== Job ==
Put the data below into a numbered list with one line per item. Skip any blank lines and leave the pictures out.

=====

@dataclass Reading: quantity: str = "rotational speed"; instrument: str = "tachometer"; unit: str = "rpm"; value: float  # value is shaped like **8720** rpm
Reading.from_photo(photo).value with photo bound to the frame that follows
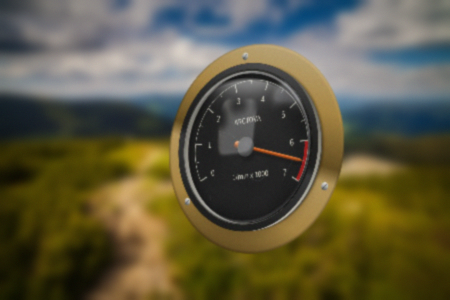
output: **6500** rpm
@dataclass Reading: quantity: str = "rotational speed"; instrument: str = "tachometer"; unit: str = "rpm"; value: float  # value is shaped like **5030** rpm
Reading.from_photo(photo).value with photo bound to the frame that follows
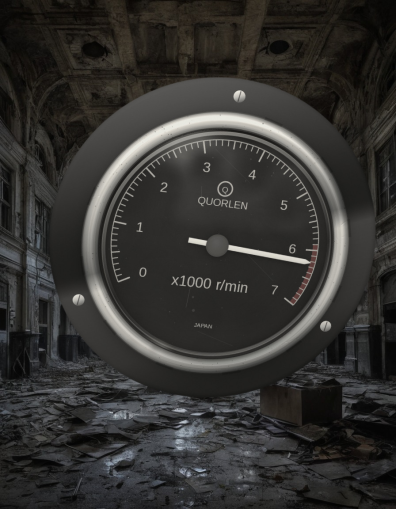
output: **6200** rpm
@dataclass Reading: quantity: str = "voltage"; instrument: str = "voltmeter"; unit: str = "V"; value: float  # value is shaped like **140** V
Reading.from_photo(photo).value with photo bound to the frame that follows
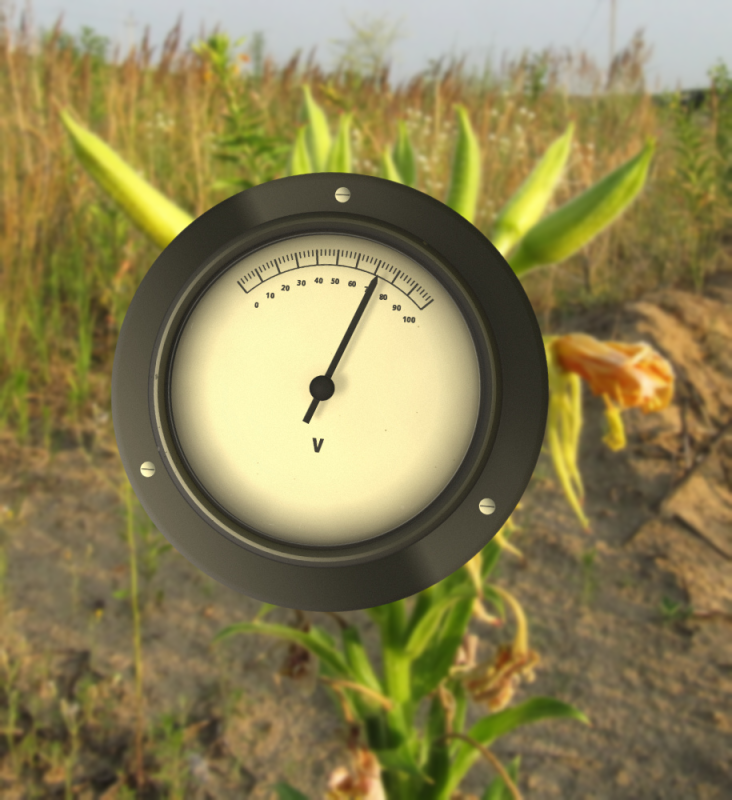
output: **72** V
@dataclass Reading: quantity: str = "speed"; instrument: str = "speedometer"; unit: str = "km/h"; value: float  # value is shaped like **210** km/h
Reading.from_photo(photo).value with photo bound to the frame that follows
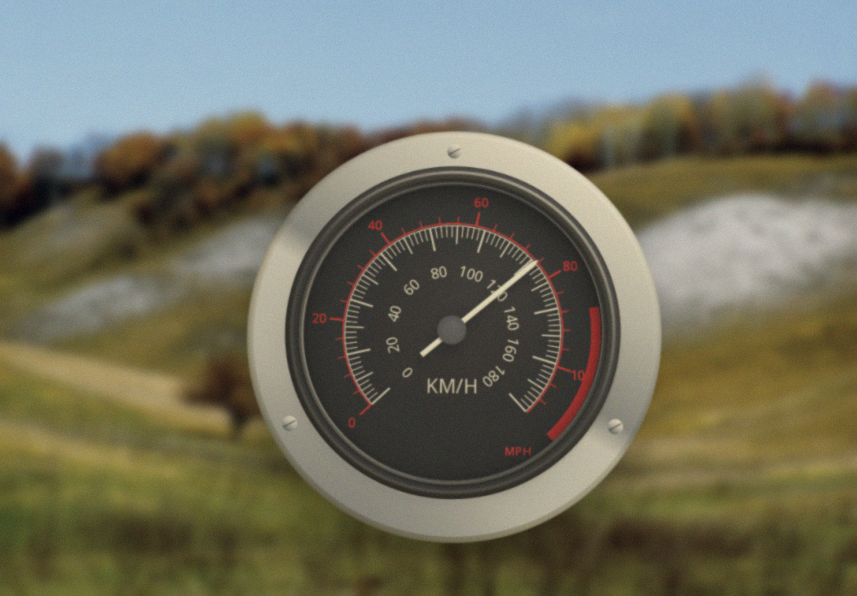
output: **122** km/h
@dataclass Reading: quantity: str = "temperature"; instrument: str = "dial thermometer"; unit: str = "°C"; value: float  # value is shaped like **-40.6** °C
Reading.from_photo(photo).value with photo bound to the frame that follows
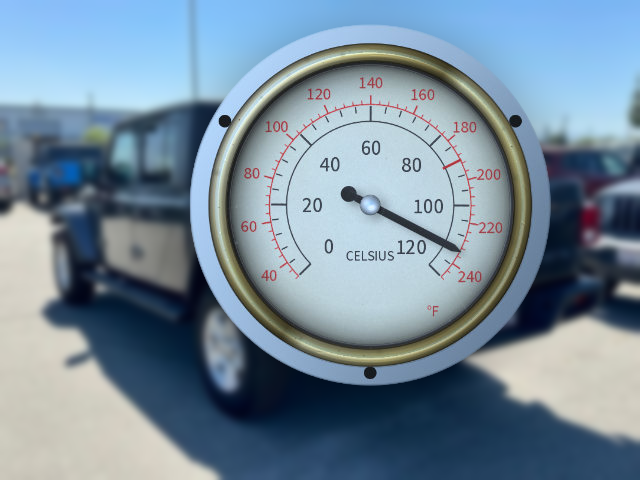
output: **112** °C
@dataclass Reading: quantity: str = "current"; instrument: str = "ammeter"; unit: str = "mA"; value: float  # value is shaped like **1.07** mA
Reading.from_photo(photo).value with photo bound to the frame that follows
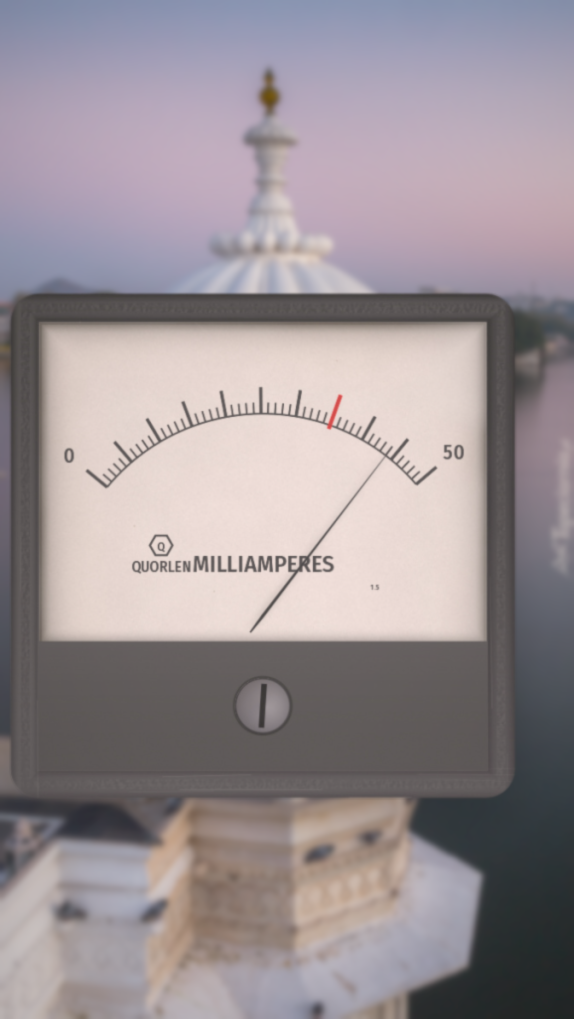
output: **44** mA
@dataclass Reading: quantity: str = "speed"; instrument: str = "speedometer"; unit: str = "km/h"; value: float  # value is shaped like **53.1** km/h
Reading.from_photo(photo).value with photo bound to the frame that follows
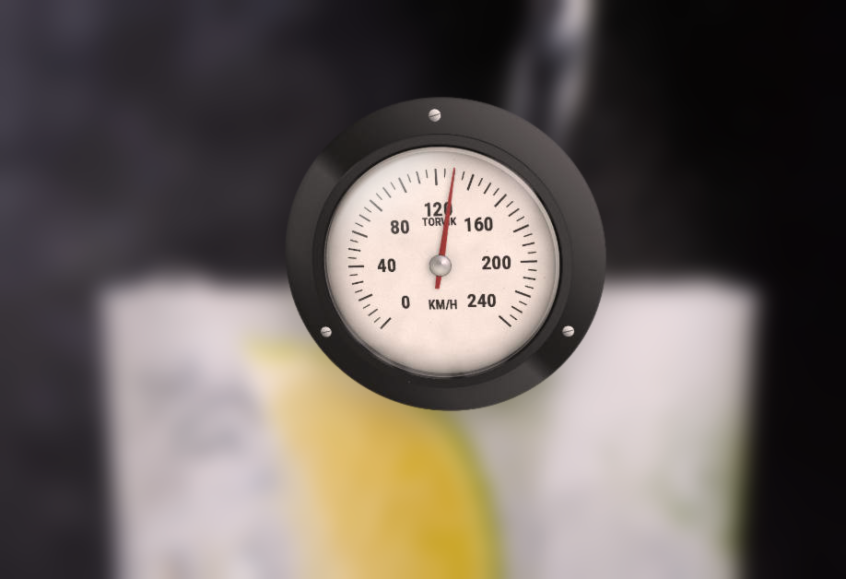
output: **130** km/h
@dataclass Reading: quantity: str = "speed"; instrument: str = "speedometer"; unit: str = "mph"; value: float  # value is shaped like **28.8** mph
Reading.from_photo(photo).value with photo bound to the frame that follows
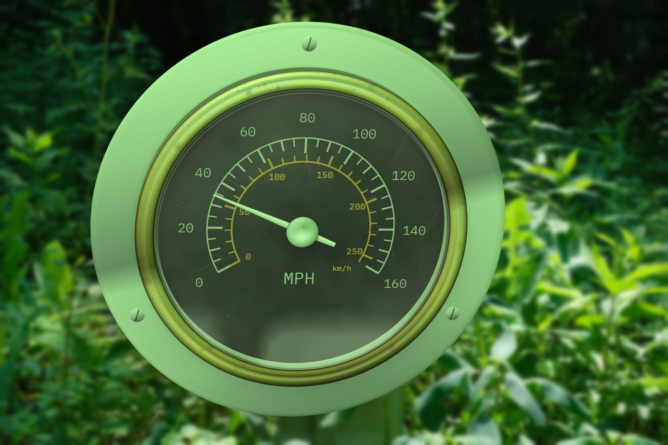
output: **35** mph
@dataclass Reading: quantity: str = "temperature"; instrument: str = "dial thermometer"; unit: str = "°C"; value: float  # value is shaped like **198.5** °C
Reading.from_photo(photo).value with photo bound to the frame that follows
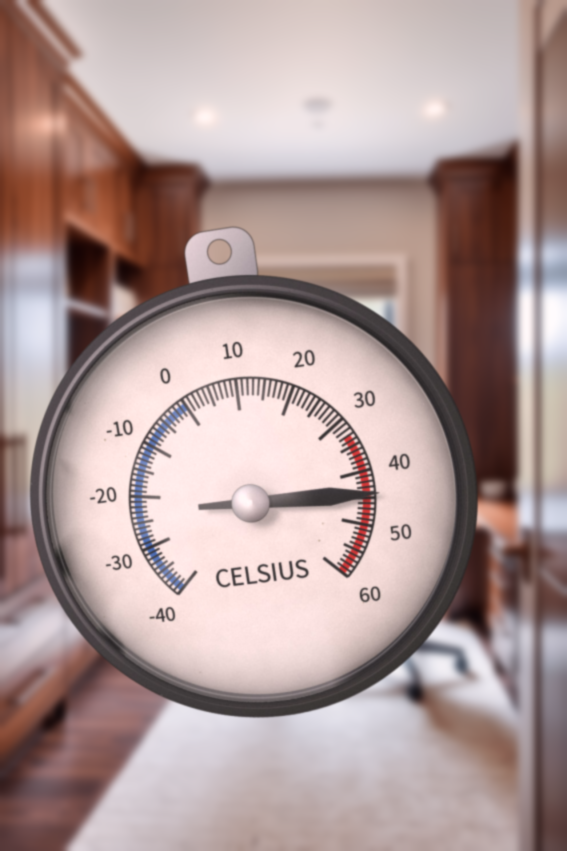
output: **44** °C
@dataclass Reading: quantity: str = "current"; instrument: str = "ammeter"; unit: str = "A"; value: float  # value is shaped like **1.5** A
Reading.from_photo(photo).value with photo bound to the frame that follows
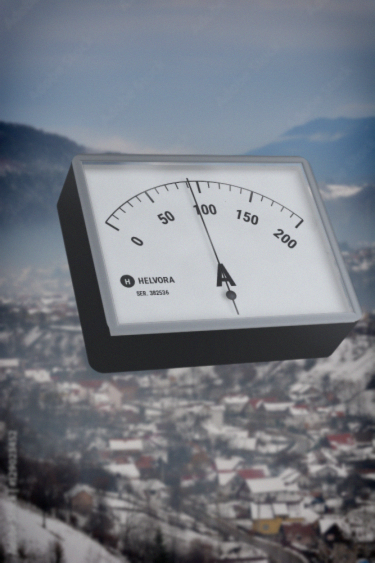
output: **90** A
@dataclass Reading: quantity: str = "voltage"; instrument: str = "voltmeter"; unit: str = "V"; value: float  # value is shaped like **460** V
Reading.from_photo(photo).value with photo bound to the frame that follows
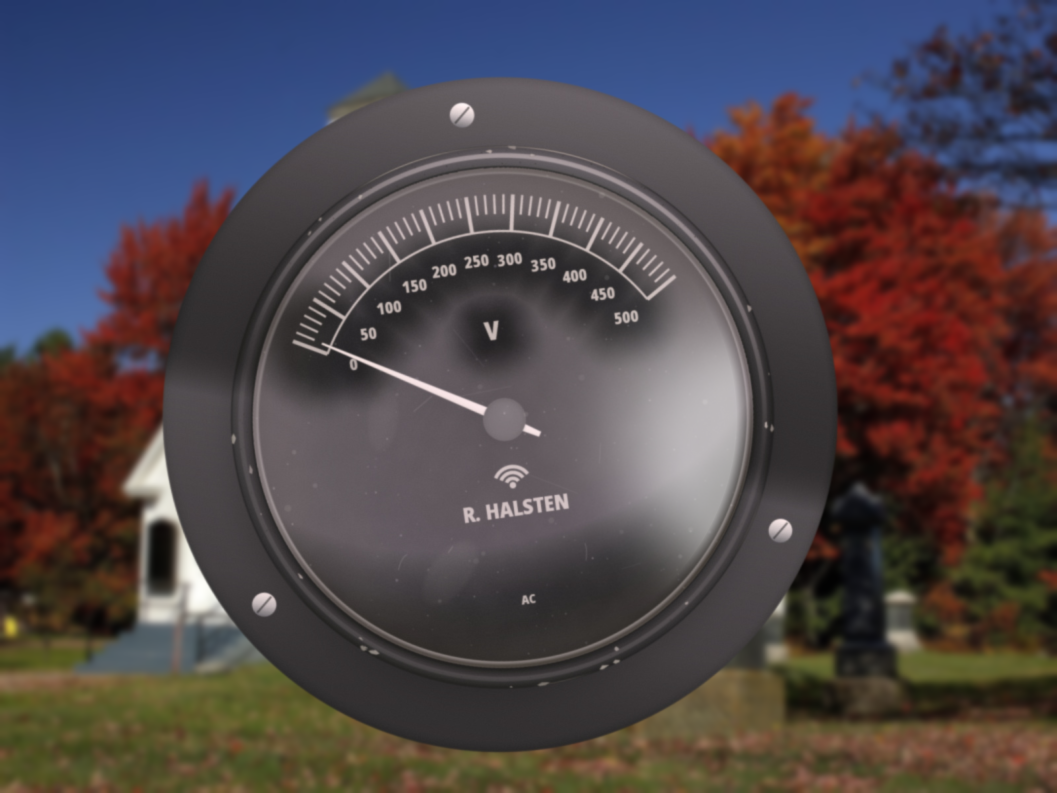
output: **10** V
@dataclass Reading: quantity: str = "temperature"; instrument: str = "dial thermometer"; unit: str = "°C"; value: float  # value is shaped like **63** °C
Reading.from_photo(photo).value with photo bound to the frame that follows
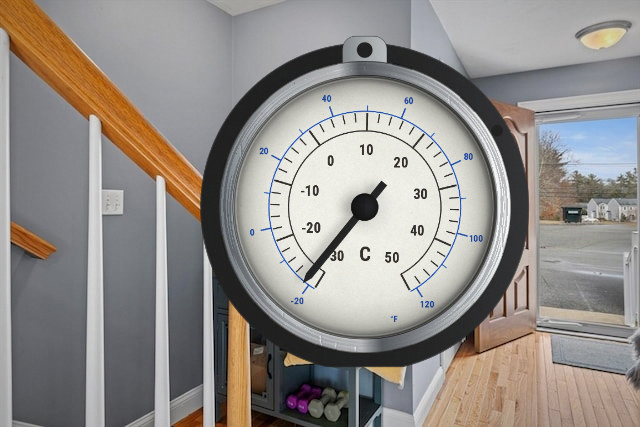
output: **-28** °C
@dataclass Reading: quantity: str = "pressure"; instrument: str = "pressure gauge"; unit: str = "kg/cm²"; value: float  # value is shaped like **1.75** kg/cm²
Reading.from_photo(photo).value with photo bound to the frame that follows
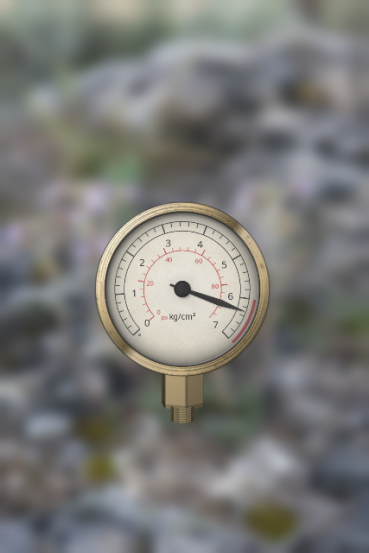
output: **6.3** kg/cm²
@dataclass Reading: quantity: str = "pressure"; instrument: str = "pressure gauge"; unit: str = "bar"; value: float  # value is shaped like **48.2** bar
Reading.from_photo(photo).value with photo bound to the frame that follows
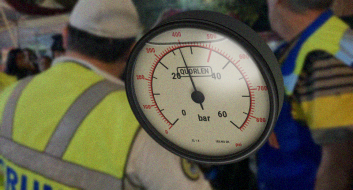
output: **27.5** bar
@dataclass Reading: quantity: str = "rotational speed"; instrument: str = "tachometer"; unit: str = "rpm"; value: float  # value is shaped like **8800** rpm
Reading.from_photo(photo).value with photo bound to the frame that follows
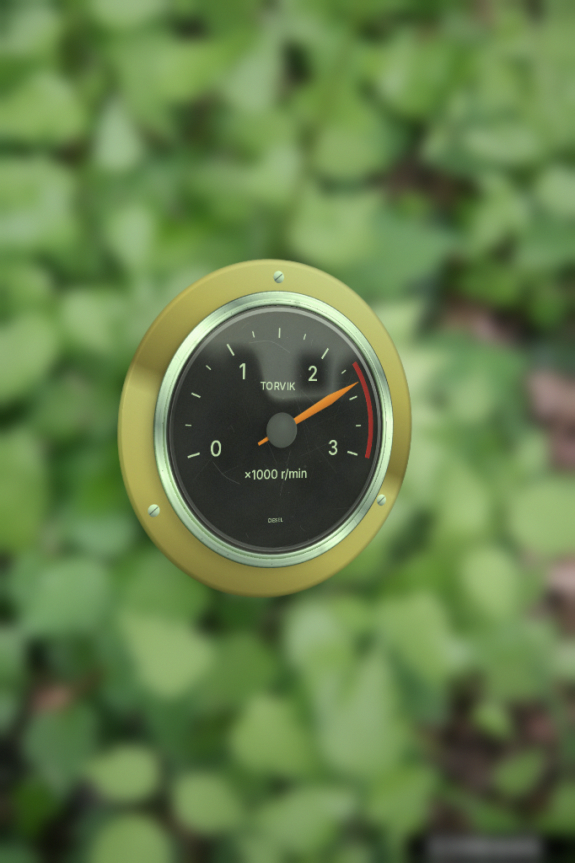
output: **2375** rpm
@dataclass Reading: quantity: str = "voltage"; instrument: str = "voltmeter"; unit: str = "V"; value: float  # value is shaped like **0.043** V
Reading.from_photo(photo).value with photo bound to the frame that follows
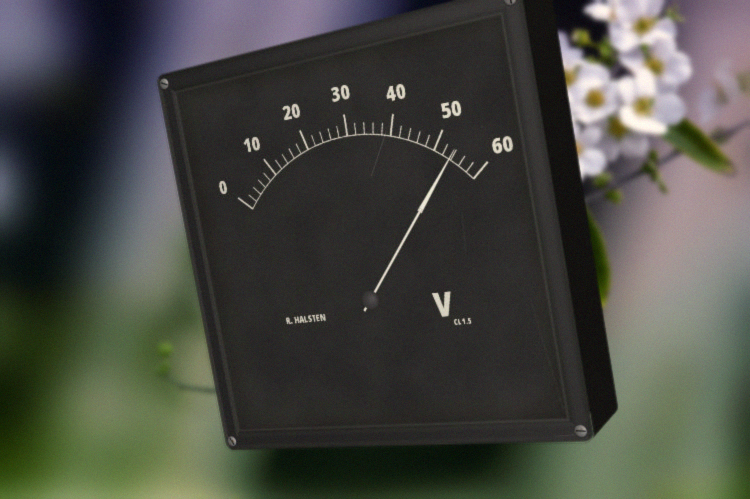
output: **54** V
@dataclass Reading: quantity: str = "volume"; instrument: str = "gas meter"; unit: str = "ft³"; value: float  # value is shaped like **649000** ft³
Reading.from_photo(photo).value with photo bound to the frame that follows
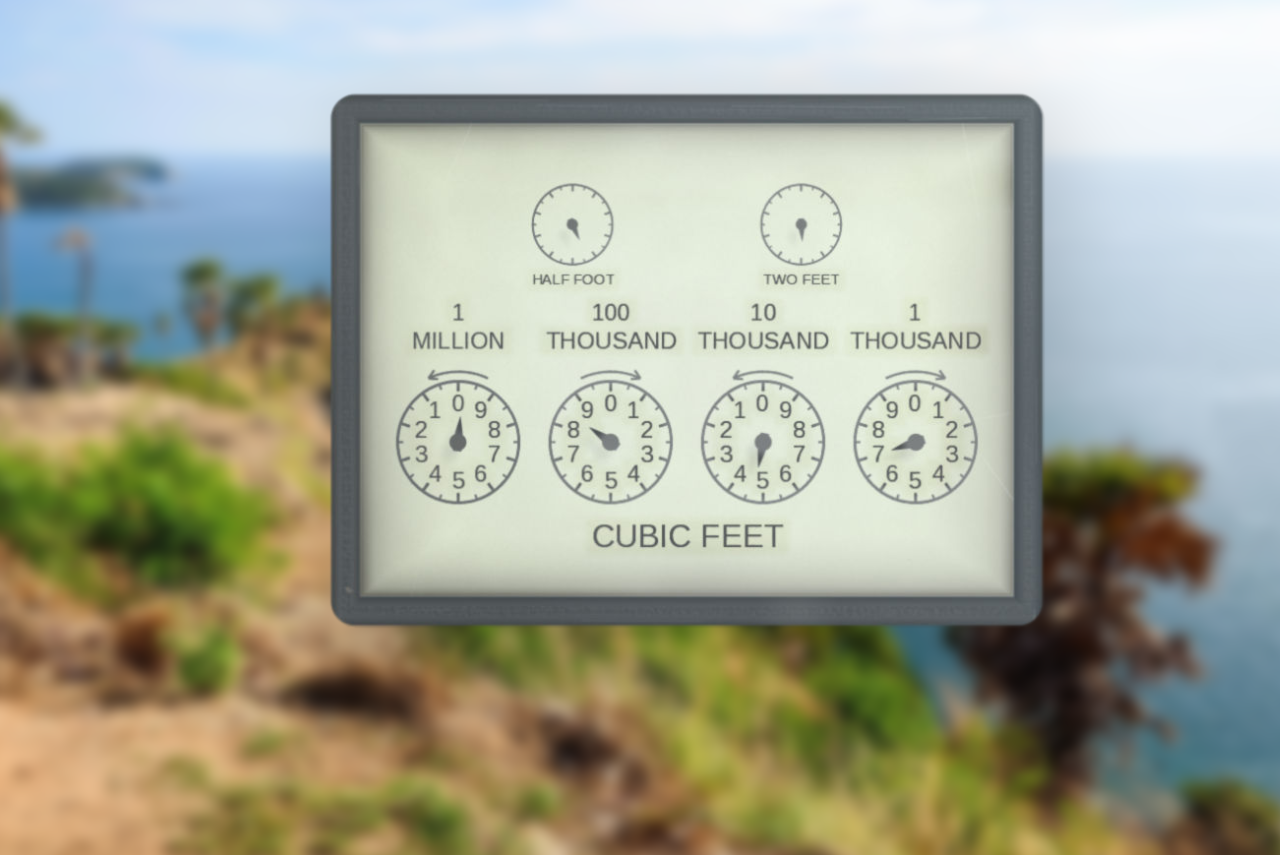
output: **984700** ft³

=====

== Exercise output ==
1. @dataclass Reading: quantity: str = "rotational speed"; instrument: str = "tachometer"; unit: str = "rpm"; value: float  # value is shaped like **8720** rpm
2. Reading.from_photo(photo).value with photo bound to the frame that follows
3. output: **6500** rpm
4. @dataclass Reading: quantity: str = "rotational speed"; instrument: str = "tachometer"; unit: str = "rpm"; value: float  # value is shaped like **5030** rpm
5. Reading.from_photo(photo).value with photo bound to the frame that follows
6. output: **6200** rpm
7. @dataclass Reading: quantity: str = "voltage"; instrument: str = "voltmeter"; unit: str = "V"; value: float  # value is shaped like **140** V
8. Reading.from_photo(photo).value with photo bound to the frame that follows
9. output: **72** V
10. @dataclass Reading: quantity: str = "speed"; instrument: str = "speedometer"; unit: str = "km/h"; value: float  # value is shaped like **210** km/h
11. Reading.from_photo(photo).value with photo bound to the frame that follows
12. output: **122** km/h
13. @dataclass Reading: quantity: str = "temperature"; instrument: str = "dial thermometer"; unit: str = "°C"; value: float  # value is shaped like **-40.6** °C
14. Reading.from_photo(photo).value with photo bound to the frame that follows
15. output: **112** °C
16. @dataclass Reading: quantity: str = "current"; instrument: str = "ammeter"; unit: str = "mA"; value: float  # value is shaped like **1.07** mA
17. Reading.from_photo(photo).value with photo bound to the frame that follows
18. output: **44** mA
19. @dataclass Reading: quantity: str = "speed"; instrument: str = "speedometer"; unit: str = "km/h"; value: float  # value is shaped like **53.1** km/h
20. Reading.from_photo(photo).value with photo bound to the frame that follows
21. output: **130** km/h
22. @dataclass Reading: quantity: str = "speed"; instrument: str = "speedometer"; unit: str = "mph"; value: float  # value is shaped like **28.8** mph
23. Reading.from_photo(photo).value with photo bound to the frame that follows
24. output: **35** mph
25. @dataclass Reading: quantity: str = "temperature"; instrument: str = "dial thermometer"; unit: str = "°C"; value: float  # value is shaped like **198.5** °C
26. Reading.from_photo(photo).value with photo bound to the frame that follows
27. output: **44** °C
28. @dataclass Reading: quantity: str = "current"; instrument: str = "ammeter"; unit: str = "A"; value: float  # value is shaped like **1.5** A
29. Reading.from_photo(photo).value with photo bound to the frame that follows
30. output: **90** A
31. @dataclass Reading: quantity: str = "voltage"; instrument: str = "voltmeter"; unit: str = "V"; value: float  # value is shaped like **460** V
32. Reading.from_photo(photo).value with photo bound to the frame that follows
33. output: **10** V
34. @dataclass Reading: quantity: str = "temperature"; instrument: str = "dial thermometer"; unit: str = "°C"; value: float  # value is shaped like **63** °C
35. Reading.from_photo(photo).value with photo bound to the frame that follows
36. output: **-28** °C
37. @dataclass Reading: quantity: str = "pressure"; instrument: str = "pressure gauge"; unit: str = "kg/cm²"; value: float  # value is shaped like **1.75** kg/cm²
38. Reading.from_photo(photo).value with photo bound to the frame that follows
39. output: **6.3** kg/cm²
40. @dataclass Reading: quantity: str = "pressure"; instrument: str = "pressure gauge"; unit: str = "bar"; value: float  # value is shaped like **48.2** bar
41. Reading.from_photo(photo).value with photo bound to the frame that follows
42. output: **27.5** bar
43. @dataclass Reading: quantity: str = "rotational speed"; instrument: str = "tachometer"; unit: str = "rpm"; value: float  # value is shaped like **8800** rpm
44. Reading.from_photo(photo).value with photo bound to the frame that follows
45. output: **2375** rpm
46. @dataclass Reading: quantity: str = "voltage"; instrument: str = "voltmeter"; unit: str = "V"; value: float  # value is shaped like **0.043** V
47. Reading.from_photo(photo).value with photo bound to the frame that follows
48. output: **54** V
49. @dataclass Reading: quantity: str = "volume"; instrument: str = "gas meter"; unit: str = "ft³"; value: float  # value is shaped like **649000** ft³
50. Reading.from_photo(photo).value with photo bound to the frame that follows
51. output: **984700** ft³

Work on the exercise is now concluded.